(Document layout detection data)
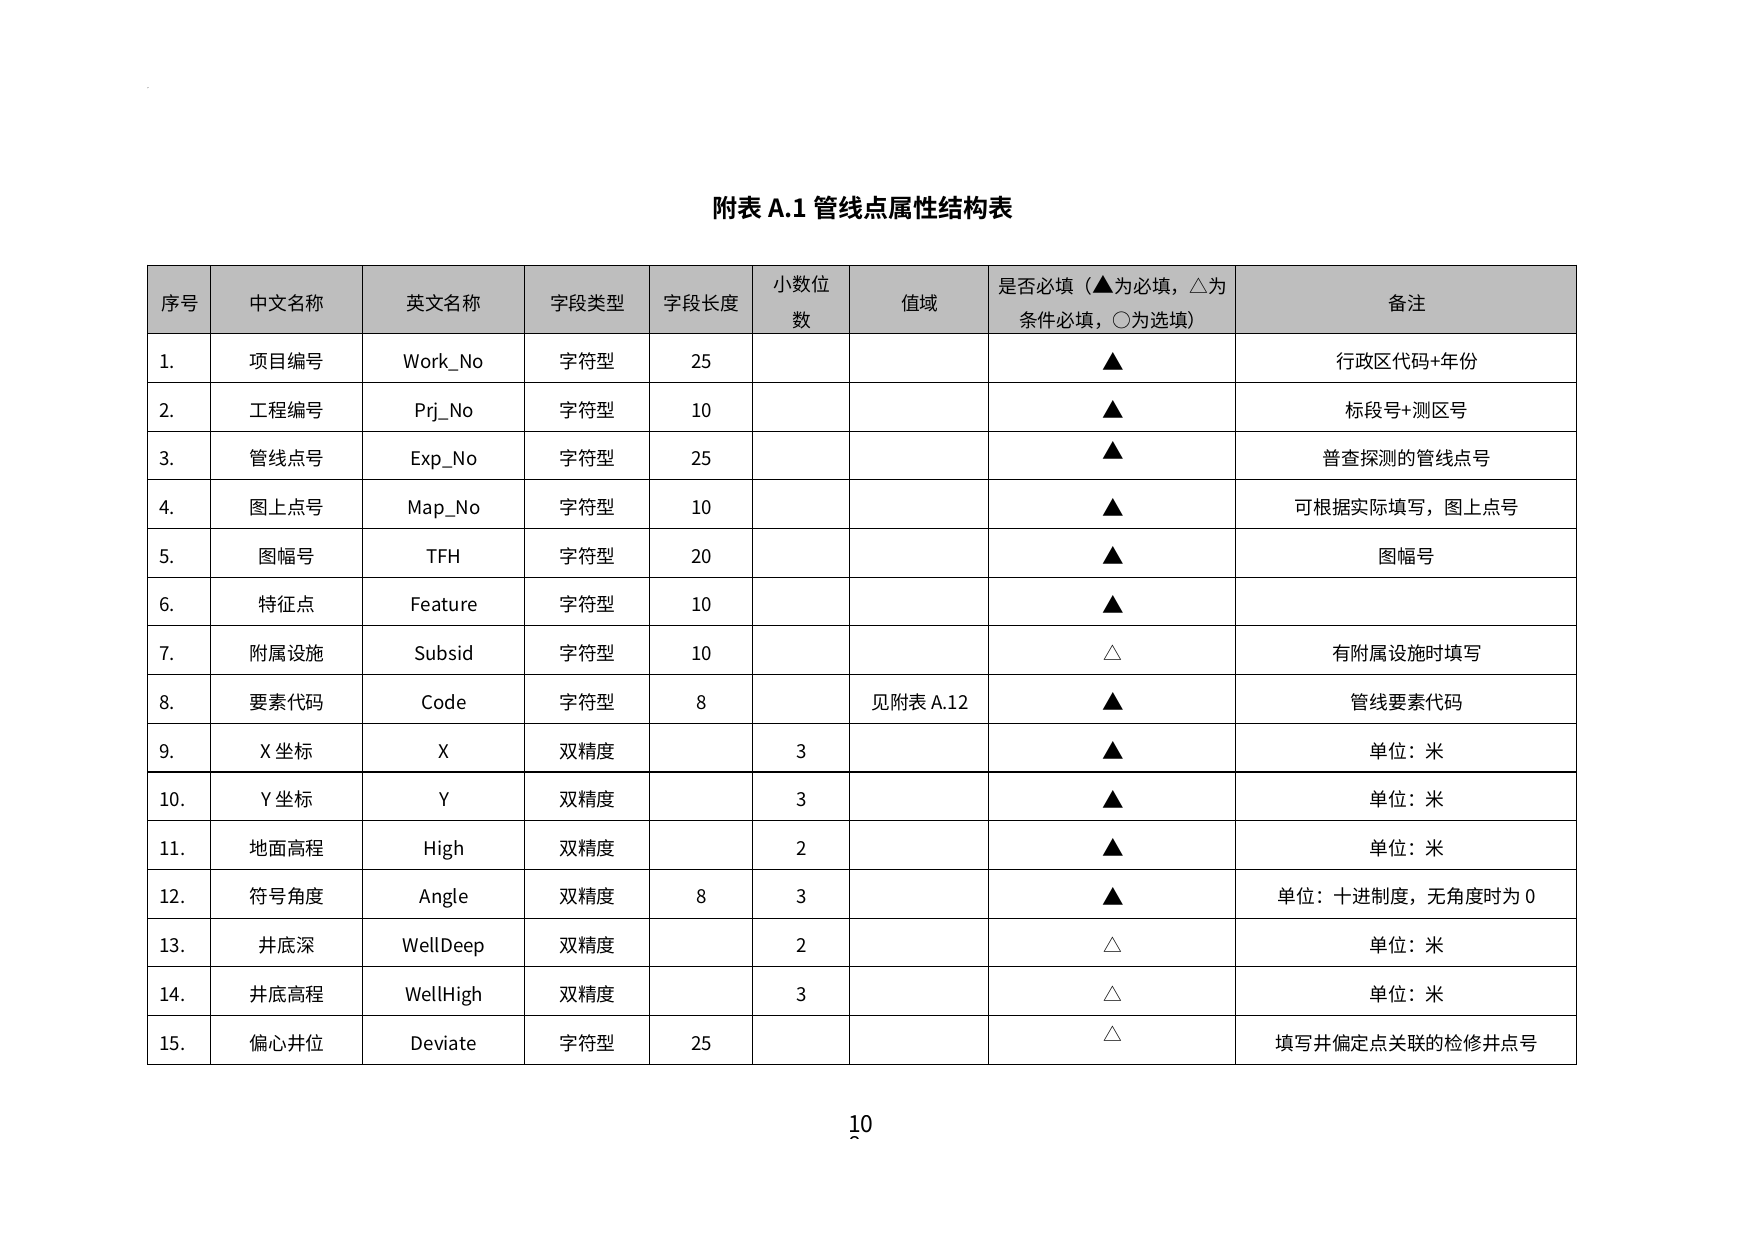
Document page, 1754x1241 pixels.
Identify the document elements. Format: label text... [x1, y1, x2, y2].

table_cell 12. [148, 870, 210, 917]
table_cell [753, 383, 849, 431]
table_cell ▲ [989, 821, 1235, 869]
table_cell 地面高程 [211, 821, 362, 869]
table_cell Feature [363, 578, 524, 625]
table_cell [753, 578, 849, 625]
table_cell 图幅号 [1236, 529, 1576, 577]
table_cell Y [363, 773, 524, 820]
table_cell Subsid [363, 626, 524, 674]
table_cell 2 [753, 821, 849, 869]
table_cell △ [989, 626, 1235, 674]
table_cell Angle [363, 870, 524, 917]
table_header 小数位 数 [753, 266, 849, 333]
table_cell 15. [148, 1016, 210, 1063]
table_cell Deviate [363, 1016, 524, 1063]
table_cell Code [363, 675, 524, 723]
table_cell ▲ [989, 870, 1235, 917]
table_cell 有附属设施时填写 [1236, 626, 1576, 674]
table_cell [650, 967, 752, 1015]
table_cell 25 [650, 1016, 752, 1063]
table_cell 单位：十进制度，无角度时为 0 [1236, 870, 1576, 917]
table_cell [850, 724, 988, 771]
table_cell [850, 821, 988, 869]
table_cell [850, 432, 988, 479]
table_cell [850, 383, 988, 431]
table_cell 符号角度 [211, 870, 362, 917]
table_cell Y 坐标 [211, 773, 362, 820]
table_cell Map_No [363, 480, 524, 528]
table_cell 附属设施 [211, 626, 362, 674]
table_cell 偏心井位 [211, 1016, 362, 1063]
table_cell X [363, 724, 524, 771]
table_header 中文名称 [211, 266, 362, 333]
table_cell [650, 821, 752, 869]
table_cell 工程编号 [211, 383, 362, 431]
table_cell 13. [148, 919, 210, 966]
table_cell 字符型 [525, 480, 649, 528]
table_header 备注 [1236, 266, 1576, 333]
table_cell [850, 919, 988, 966]
table_cell WellHigh [363, 967, 524, 1015]
table_cell 3 [753, 773, 849, 820]
table_cell 双精度 [525, 919, 649, 966]
table_cell 普查探测的管线点号 [1236, 432, 1576, 479]
table_cell X 坐标 [211, 724, 362, 771]
table_cell 3 [753, 870, 849, 917]
table_cell 行政区代码+年份 [1236, 334, 1576, 382]
table_cell [753, 480, 849, 528]
table_cell △ [989, 919, 1235, 966]
table_cell 单位：米 [1236, 773, 1576, 820]
table_cell 可根据实际填写，图上点号 [1236, 480, 1576, 528]
table_cell 字符型 [525, 383, 649, 431]
table_cell 双精度 [525, 724, 649, 771]
table_cell ▲ [989, 675, 1235, 723]
table_cell [753, 1016, 849, 1063]
table_header 字段长度 [650, 266, 752, 333]
table_cell [650, 724, 752, 771]
table_cell 双精度 [525, 870, 649, 917]
table_cell [850, 870, 988, 917]
table_cell 2 [753, 919, 849, 966]
table_cell 填写井偏定点关联的检修井点号 [1236, 1016, 1576, 1063]
table_cell 特征点 [211, 578, 362, 625]
table_cell TFH [363, 529, 524, 577]
table_cell [850, 1016, 988, 1063]
table_cell 10. [148, 773, 210, 820]
table_cell 字符型 [525, 578, 649, 625]
table_cell 标段号+测区号 [1236, 383, 1576, 431]
table_cell 10 [650, 578, 752, 625]
table_cell 井底高程 [211, 967, 362, 1015]
table_cell [850, 773, 988, 820]
table_cell [753, 529, 849, 577]
table_cell 2. [148, 383, 210, 431]
table_cell [753, 432, 849, 479]
table_cell 25 [650, 334, 752, 382]
table_cell 项目编号 [211, 334, 362, 382]
table_cell 井底深 [211, 919, 362, 966]
table_cell Exp_No [363, 432, 524, 479]
table_cell ▲ [989, 383, 1235, 431]
table_cell 图幅号 [211, 529, 362, 577]
table_cell 5. [148, 529, 210, 577]
table_cell ▲ [989, 773, 1235, 820]
table_cell [650, 773, 752, 820]
table_cell ▲ [989, 578, 1235, 625]
table_cell 要素代码 [211, 675, 362, 723]
table_cell [850, 334, 988, 382]
table_cell 25 [650, 432, 752, 479]
table_cell 双精度 [525, 821, 649, 869]
table_header 是否必填（▲为必填，△为 条件必填，○为选填） [989, 266, 1235, 333]
table_cell 单位：米 [1236, 821, 1576, 869]
table_cell 单位：米 [1236, 724, 1576, 771]
table_cell [850, 529, 988, 577]
table_cell [753, 626, 849, 674]
table_cell 1. [148, 334, 210, 382]
table_cell △ [989, 1016, 1235, 1063]
table_cell 3 [753, 967, 849, 1015]
table_cell [850, 626, 988, 674]
table_cell [650, 919, 752, 966]
table_cell 字符型 [525, 529, 649, 577]
table_cell 字符型 [525, 675, 649, 723]
table_cell 单位：米 [1236, 967, 1576, 1015]
table_cell Work_No [363, 334, 524, 382]
table_cell 双精度 [525, 773, 649, 820]
table_cell 8. [148, 675, 210, 723]
table_cell 4. [148, 480, 210, 528]
table_cell 管线点号 [211, 432, 362, 479]
table_cell 8 [650, 675, 752, 723]
table_cell ▲ [989, 432, 1235, 479]
table_header 字段类型 [525, 266, 649, 333]
table_cell 单位：米 [1236, 919, 1576, 966]
table_cell [850, 967, 988, 1015]
table_cell 见附表A.12 [850, 675, 988, 723]
table_cell 20 [650, 529, 752, 577]
table_cell 14. [148, 967, 210, 1015]
table_cell 字符型 [525, 334, 649, 382]
table_cell △ [989, 967, 1235, 1015]
table_cell Prj_No [363, 383, 524, 431]
table_cell ▲ [989, 724, 1235, 771]
table_cell High [363, 821, 524, 869]
table_cell 10 [650, 626, 752, 674]
table_cell [850, 480, 988, 528]
table_cell WellDeep [363, 919, 524, 966]
table_cell 字符型 [525, 432, 649, 479]
table_header 英文名称 [363, 266, 524, 333]
table_cell 8 [650, 870, 752, 917]
table_cell 6. [148, 578, 210, 625]
table_header 序号 [148, 266, 210, 333]
table_cell 双精度 [525, 967, 649, 1015]
table_cell 3. [148, 432, 210, 479]
table_cell 10 [650, 480, 752, 528]
table_header 值域 [850, 266, 988, 333]
table_cell 11. [148, 821, 210, 869]
table_cell ▲ [989, 529, 1235, 577]
text 附表 A.1 管线点属性结构表 [666, 188, 1059, 224]
table_cell 图上点号 [211, 480, 362, 528]
table_cell 字符型 [525, 626, 649, 674]
table_cell [1236, 578, 1576, 625]
table_cell ▲ [989, 480, 1235, 528]
table_cell [753, 675, 849, 723]
table_cell ▲ [989, 334, 1235, 382]
table_cell 9. [148, 724, 210, 771]
table_cell 管线要素代码 [1236, 675, 1576, 723]
table_cell 3 [753, 724, 849, 771]
table_cell 10 [650, 383, 752, 431]
table_cell [850, 578, 988, 625]
table_cell [753, 334, 849, 382]
table_cell 字符型 [525, 1016, 649, 1063]
table_cell 7. [148, 626, 210, 674]
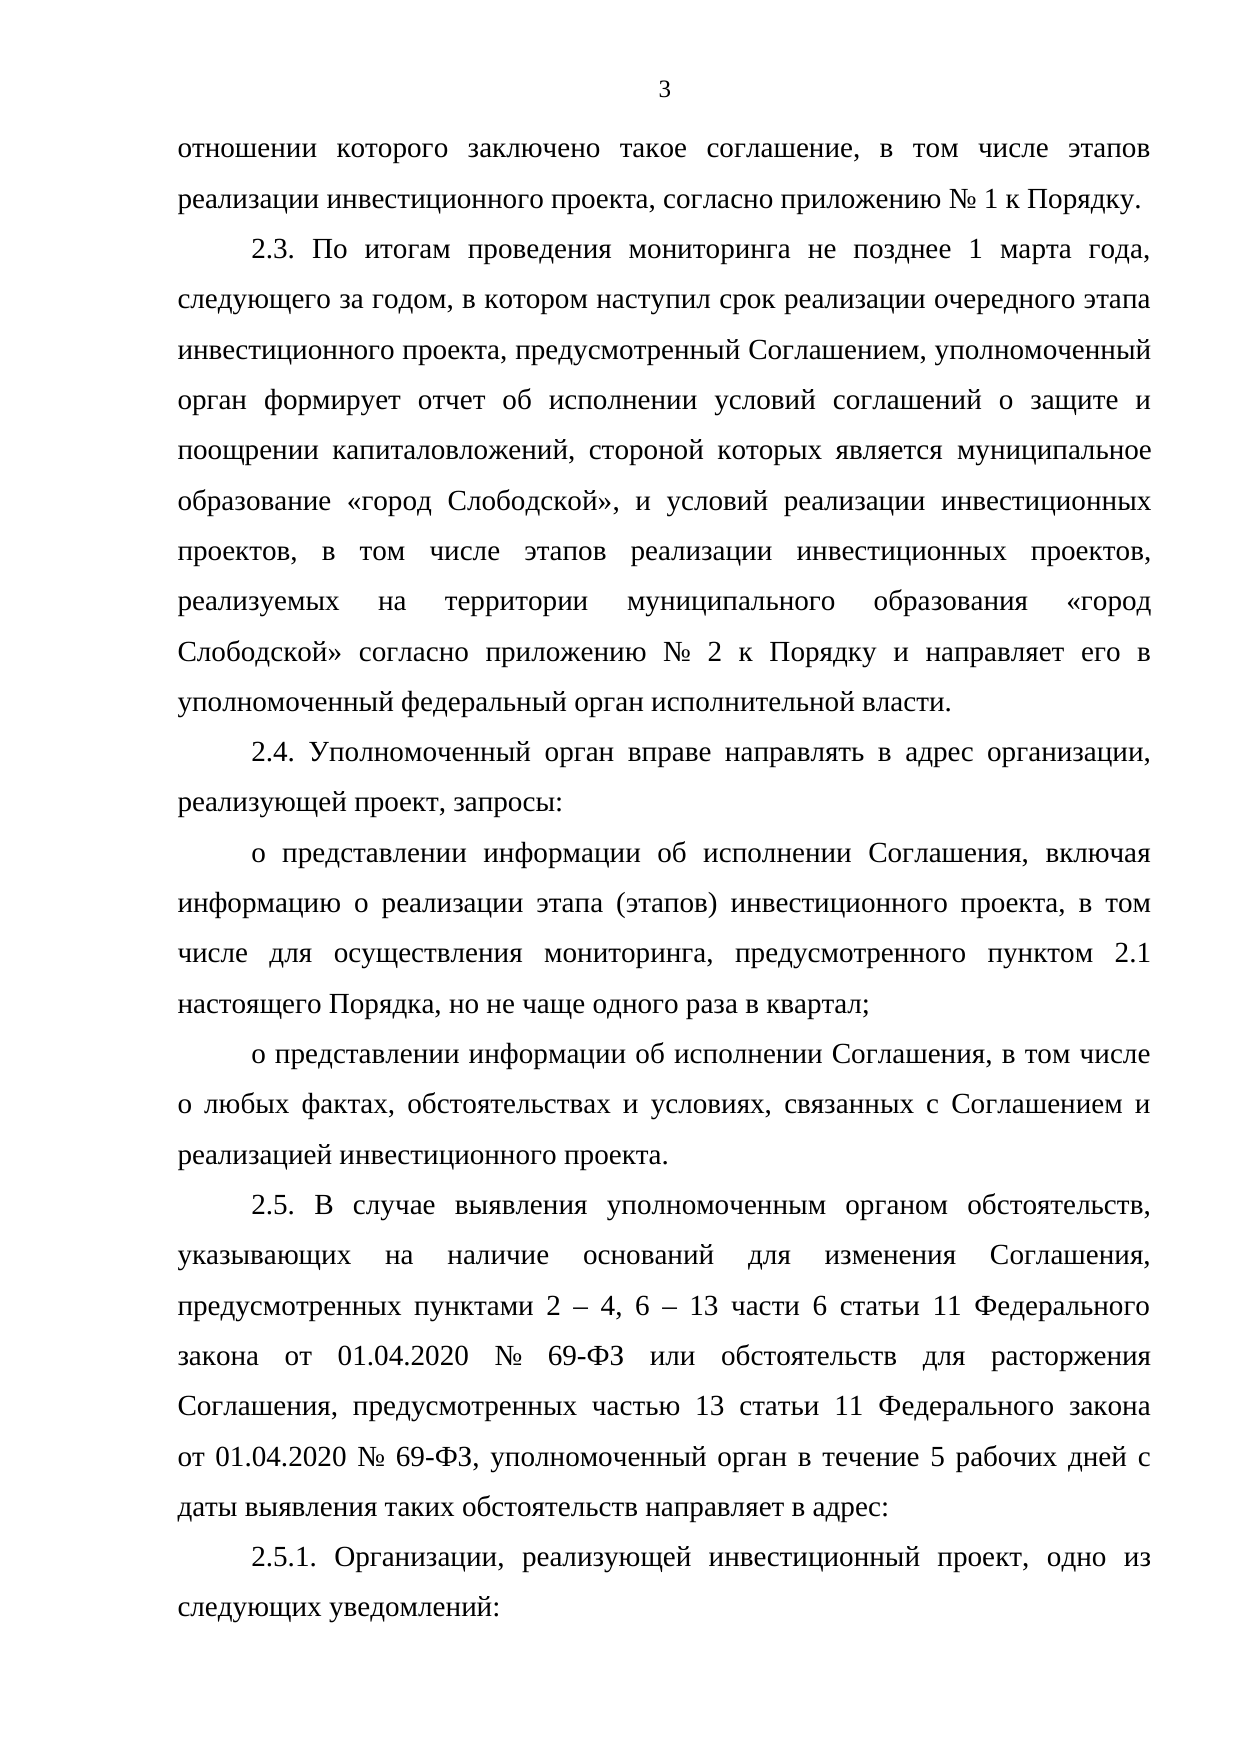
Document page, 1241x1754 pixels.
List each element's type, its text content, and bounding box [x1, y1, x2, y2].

● **Instructions to follow**:
A verbatim copy of every record above is required, with all pictures omitted.

● **Response**:
Document page, 1754x1241 pixels.
Identify the document elements. Format: label text... [x1, y1, x2, y2].

table_cell 12. [148, 870, 210, 917]
table_cell [753, 383, 849, 431]
table_cell ▲ [989, 821, 1235, 869]
table_cell 地面高程 [211, 821, 362, 869]
table_cell Feature [363, 578, 524, 625]
table_cell [753, 578, 849, 625]
table_cell 图幅号 [1236, 529, 1576, 577]
table_cell Y [363, 773, 524, 820]
table_cell Subsid [363, 626, 524, 674]
table_cell 2 [753, 821, 849, 869]
table_cell △ [989, 626, 1235, 674]
table_cell Angle [363, 870, 524, 917]
table_header 小数位 数 [753, 266, 849, 333]
table_cell 15. [148, 1016, 210, 1063]
table_cell Deviate [363, 1016, 524, 1063]
table_cell Code [363, 675, 524, 723]
table_cell ▲ [989, 870, 1235, 917]
table_cell 有附属设施时填写 [1236, 626, 1576, 674]
table_cell [650, 967, 752, 1015]
table_cell 25 [650, 1016, 752, 1063]
table_cell 单位：十进制度，无角度时为 0 [1236, 870, 1576, 917]
table_cell [850, 724, 988, 771]
table_cell [850, 821, 988, 869]
table_cell [850, 432, 988, 479]
table_cell [850, 383, 988, 431]
table_cell 符号角度 [211, 870, 362, 917]
table_cell Y 坐标 [211, 773, 362, 820]
table_cell Map_No [363, 480, 524, 528]
table_cell 附属设施 [211, 626, 362, 674]
table_cell 偏心井位 [211, 1016, 362, 1063]
table_cell X [363, 724, 524, 771]
table_header 中文名称 [211, 266, 362, 333]
table_cell [650, 821, 752, 869]
table_cell 工程编号 [211, 383, 362, 431]
table_cell 13. [148, 919, 210, 966]
table_cell 字符型 [525, 480, 649, 528]
table_header 备注 [1236, 266, 1576, 333]
table_cell [850, 919, 988, 966]
table_cell WellHigh [363, 967, 524, 1015]
table_cell 3 [753, 773, 849, 820]
table_cell 双精度 [525, 919, 649, 966]
table_cell 普查探测的管线点号 [1236, 432, 1576, 479]
table_cell X 坐标 [211, 724, 362, 771]
table_cell 3 [753, 870, 849, 917]
table_cell 行政区代码+年份 [1236, 334, 1576, 382]
table_cell [753, 480, 849, 528]
table_cell △ [989, 919, 1235, 966]
table_cell 单位：米 [1236, 773, 1576, 820]
table_cell 可根据实际填写，图上点号 [1236, 480, 1576, 528]
table_cell 字符型 [525, 383, 649, 431]
table_cell 双精度 [525, 724, 649, 771]
table_cell ▲ [989, 675, 1235, 723]
table_cell [753, 1016, 849, 1063]
table_header 字段长度 [650, 266, 752, 333]
table_cell [650, 724, 752, 771]
table_cell 双精度 [525, 870, 649, 917]
table_cell [850, 870, 988, 917]
table_cell 2 [753, 919, 849, 966]
table_cell 填写井偏定点关联的检修井点号 [1236, 1016, 1576, 1063]
table_cell 特征点 [211, 578, 362, 625]
table_cell TFH [363, 529, 524, 577]
table_cell [850, 1016, 988, 1063]
table_cell 10. [148, 773, 210, 820]
table_cell 字符型 [525, 578, 649, 625]
table_cell 标段号+测区号 [1236, 383, 1576, 431]
table_cell 10 [650, 578, 752, 625]
table_cell 井底高程 [211, 967, 362, 1015]
table_cell [850, 773, 988, 820]
table_cell [753, 529, 849, 577]
table_cell 2. [148, 383, 210, 431]
table_cell [753, 432, 849, 479]
table_cell 25 [650, 334, 752, 382]
table_cell 项目编号 [211, 334, 362, 382]
table_cell 井底深 [211, 919, 362, 966]
table_cell Exp_No [363, 432, 524, 479]
table_cell ▲ [989, 383, 1235, 431]
table_cell 图幅号 [211, 529, 362, 577]
table_cell 5. [148, 529, 210, 577]
table_cell ▲ [989, 773, 1235, 820]
table_cell [650, 773, 752, 820]
table_cell ▲ [989, 578, 1235, 625]
table_cell 要素代码 [211, 675, 362, 723]
table_cell [850, 334, 988, 382]
table_cell 25 [650, 432, 752, 479]
table_cell 双精度 [525, 821, 649, 869]
table_header 是否必填（▲为必填，△为 条件必填，○为选填） [989, 266, 1235, 333]
table_cell 单位：米 [1236, 821, 1576, 869]
table_cell 单位：米 [1236, 724, 1576, 771]
table_cell [850, 529, 988, 577]
table_cell [753, 626, 849, 674]
table_cell 1. [148, 334, 210, 382]
table_cell △ [989, 1016, 1235, 1063]
table_cell 3 [753, 967, 849, 1015]
table_cell [850, 626, 988, 674]
table_cell [650, 919, 752, 966]
table_cell 字符型 [525, 529, 649, 577]
table_cell 字符型 [525, 675, 649, 723]
table_cell 单位：米 [1236, 967, 1576, 1015]
table_cell Work_No [363, 334, 524, 382]
table_cell 双精度 [525, 773, 649, 820]
table_cell 8. [148, 675, 210, 723]
table_cell 4. [148, 480, 210, 528]
table_cell 管线点号 [211, 432, 362, 479]
table_cell 8 [650, 675, 752, 723]
table_cell ▲ [989, 432, 1235, 479]
table_header 字段类型 [525, 266, 649, 333]
table_cell 单位：米 [1236, 919, 1576, 966]
table_cell [850, 967, 988, 1015]
table_cell 见附表A.12 [850, 675, 988, 723]
table_cell 20 [650, 529, 752, 577]
table_cell 14. [148, 967, 210, 1015]
table_cell 字符型 [525, 334, 649, 382]
table_cell △ [989, 967, 1235, 1015]
table_cell Prj_No [363, 383, 524, 431]
table_cell ▲ [989, 724, 1235, 771]
table_cell High [363, 821, 524, 869]
table_cell 10 [650, 626, 752, 674]
table_cell [850, 480, 988, 528]
table_cell WellDeep [363, 919, 524, 966]
table_cell 字符型 [525, 432, 649, 479]
table_header 英文名称 [363, 266, 524, 333]
table_cell 8 [650, 870, 752, 917]
table_cell 6. [148, 578, 210, 625]
table_header 序号 [148, 266, 210, 333]
table_cell 双精度 [525, 967, 649, 1015]
table_cell 3. [148, 432, 210, 479]
table_cell 10 [650, 480, 752, 528]
table_header 值域 [850, 266, 988, 333]
table_cell 11. [148, 821, 210, 869]
table_cell ▲ [989, 529, 1235, 577]
text 附表 A.1 管线点属性结构表 [666, 188, 1059, 224]
table_cell 图上点号 [211, 480, 362, 528]
table_cell 字符型 [525, 626, 649, 674]
table_cell [1236, 578, 1576, 625]
table_cell ▲ [989, 480, 1235, 528]
table_cell [753, 675, 849, 723]
table_cell ▲ [989, 334, 1235, 382]
table_cell 9. [148, 724, 210, 771]
table_cell 管线要素代码 [1236, 675, 1576, 723]
table_cell 3 [753, 724, 849, 771]
table_cell 10 [650, 383, 752, 431]
table_cell [850, 578, 988, 625]
table_cell [753, 334, 849, 382]
table_cell 字符型 [525, 1016, 649, 1063]
table_cell 7. [148, 626, 210, 674]
Document page, 1241x1754 pixels.
List each element's type, its text content, and bounding box [x1, y1, x2, y2].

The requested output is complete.